Kenzo Tadaka, born in 1939, started his fashion career when
he was a young boy, and went on to create the legacy which is now KENZO. In 1964, Kenzo Takada, a young fashion designer from Himeji, Japan, decided to embark upon a grand adventure. He had never left Japan, but he bought a one-way, second-class passage to Europe aboard a boat. The six-week sojourn—with ports of call in Hong Kong, Vietnam, Singapore, Sri Lanka, Djibouti, Egypt, and finally France—was to be a profound coming-of-age experience. The dazzling kaleidoscope of sights and sensations he encountered would inspire his simple, almost childlike mantra: “The world is beautiful.”

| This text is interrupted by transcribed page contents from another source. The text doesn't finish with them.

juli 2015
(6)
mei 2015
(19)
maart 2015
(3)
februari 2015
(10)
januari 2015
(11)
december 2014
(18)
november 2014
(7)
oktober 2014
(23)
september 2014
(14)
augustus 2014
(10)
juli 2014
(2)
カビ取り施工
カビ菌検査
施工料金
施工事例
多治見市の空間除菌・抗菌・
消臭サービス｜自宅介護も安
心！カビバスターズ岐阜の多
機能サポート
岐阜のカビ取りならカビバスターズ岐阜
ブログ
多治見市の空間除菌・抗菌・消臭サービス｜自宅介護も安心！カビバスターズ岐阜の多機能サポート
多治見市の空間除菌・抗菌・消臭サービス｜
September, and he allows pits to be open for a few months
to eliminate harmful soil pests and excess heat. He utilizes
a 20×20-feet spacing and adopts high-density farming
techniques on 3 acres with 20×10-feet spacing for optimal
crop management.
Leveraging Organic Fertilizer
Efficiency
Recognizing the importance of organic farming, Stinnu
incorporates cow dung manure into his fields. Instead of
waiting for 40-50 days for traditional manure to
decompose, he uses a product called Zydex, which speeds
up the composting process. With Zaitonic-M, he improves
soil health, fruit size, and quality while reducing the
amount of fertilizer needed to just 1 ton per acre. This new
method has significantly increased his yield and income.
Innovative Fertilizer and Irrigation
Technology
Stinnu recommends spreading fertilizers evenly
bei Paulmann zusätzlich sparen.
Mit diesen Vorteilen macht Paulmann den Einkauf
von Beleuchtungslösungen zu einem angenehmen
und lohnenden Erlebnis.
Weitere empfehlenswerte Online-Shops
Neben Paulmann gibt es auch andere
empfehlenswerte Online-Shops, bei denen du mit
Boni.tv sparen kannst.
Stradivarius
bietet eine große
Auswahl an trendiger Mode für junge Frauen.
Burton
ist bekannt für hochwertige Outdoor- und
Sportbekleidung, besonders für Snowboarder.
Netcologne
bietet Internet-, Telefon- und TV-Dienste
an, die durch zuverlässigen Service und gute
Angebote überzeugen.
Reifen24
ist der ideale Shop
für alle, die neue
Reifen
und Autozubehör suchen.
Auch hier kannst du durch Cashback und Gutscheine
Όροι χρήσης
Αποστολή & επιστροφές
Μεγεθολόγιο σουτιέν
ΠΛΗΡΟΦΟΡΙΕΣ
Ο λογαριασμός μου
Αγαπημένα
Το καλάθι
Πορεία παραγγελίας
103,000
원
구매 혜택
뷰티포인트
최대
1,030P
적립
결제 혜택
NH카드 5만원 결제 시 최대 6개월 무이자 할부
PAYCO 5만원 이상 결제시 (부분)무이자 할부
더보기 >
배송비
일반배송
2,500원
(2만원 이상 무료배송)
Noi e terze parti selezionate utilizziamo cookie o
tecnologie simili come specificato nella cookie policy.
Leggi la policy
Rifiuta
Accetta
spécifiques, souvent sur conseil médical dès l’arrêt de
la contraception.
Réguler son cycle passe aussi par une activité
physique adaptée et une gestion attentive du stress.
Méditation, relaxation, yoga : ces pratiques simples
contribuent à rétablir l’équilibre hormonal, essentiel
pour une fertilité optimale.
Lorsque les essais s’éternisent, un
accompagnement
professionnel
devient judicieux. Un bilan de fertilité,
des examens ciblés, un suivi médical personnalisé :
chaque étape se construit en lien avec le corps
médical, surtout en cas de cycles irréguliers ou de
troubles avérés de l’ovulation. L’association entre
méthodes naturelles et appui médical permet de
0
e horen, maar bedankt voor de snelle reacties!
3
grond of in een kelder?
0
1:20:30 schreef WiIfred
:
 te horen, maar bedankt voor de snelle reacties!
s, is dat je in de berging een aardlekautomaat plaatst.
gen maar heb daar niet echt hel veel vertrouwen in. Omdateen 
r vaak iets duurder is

That credo lay close to Takada’s heart when, six years later, he opened a boutique in Paris selling his own designs. Playfully dubbed Jungle Jap—with walls painted in a lush tropical tableau à la Henri Rousseau—the shop was located on Galerie Vivienne, far from the rarefied bastions of the haute couture, and its vibrant clothes captured the joyful spirit of a multicultural world.
Takada made garments unlike anything Paris was accustomed to. His first collection, presented in the spring of 1970, consisted of kimono-inspired pieces that rejected the streamlined space-age shifts and slender suits that had dominated the ’60s. He dispensed with the Western practice of molding a garment to the figure through the use of darts, seams, and fastenings—and instead introduced the Eastern custom of wrapping loose layers. The brand is well known for its play with print, and pattern, keeping the image of Kenzo young and free. This is something Tadaka wants to keep present through all garment designs for the brand.
Within just a few seasons, press and buyers and fans were packing his over-the-top shows. Takada was celebrating a multi-hued world that was harmonious and eclectic. His initial use of the slur Jap, which had raised hackles in America, was an attempt to reassociate the word with something beautiful, he said. He eventually thought better of his decision, renaming the label and store Kenzo.
Kenzo retired in 1999, but today his house is seeing a robust revival under the guidance of the young American cult designers Humberto Leon and Carol Lim of Opening Ceremony. “My work was always about freedom and harmony,” the founder once said. “I’d like to be remembered as a designer who crossed boundaries.”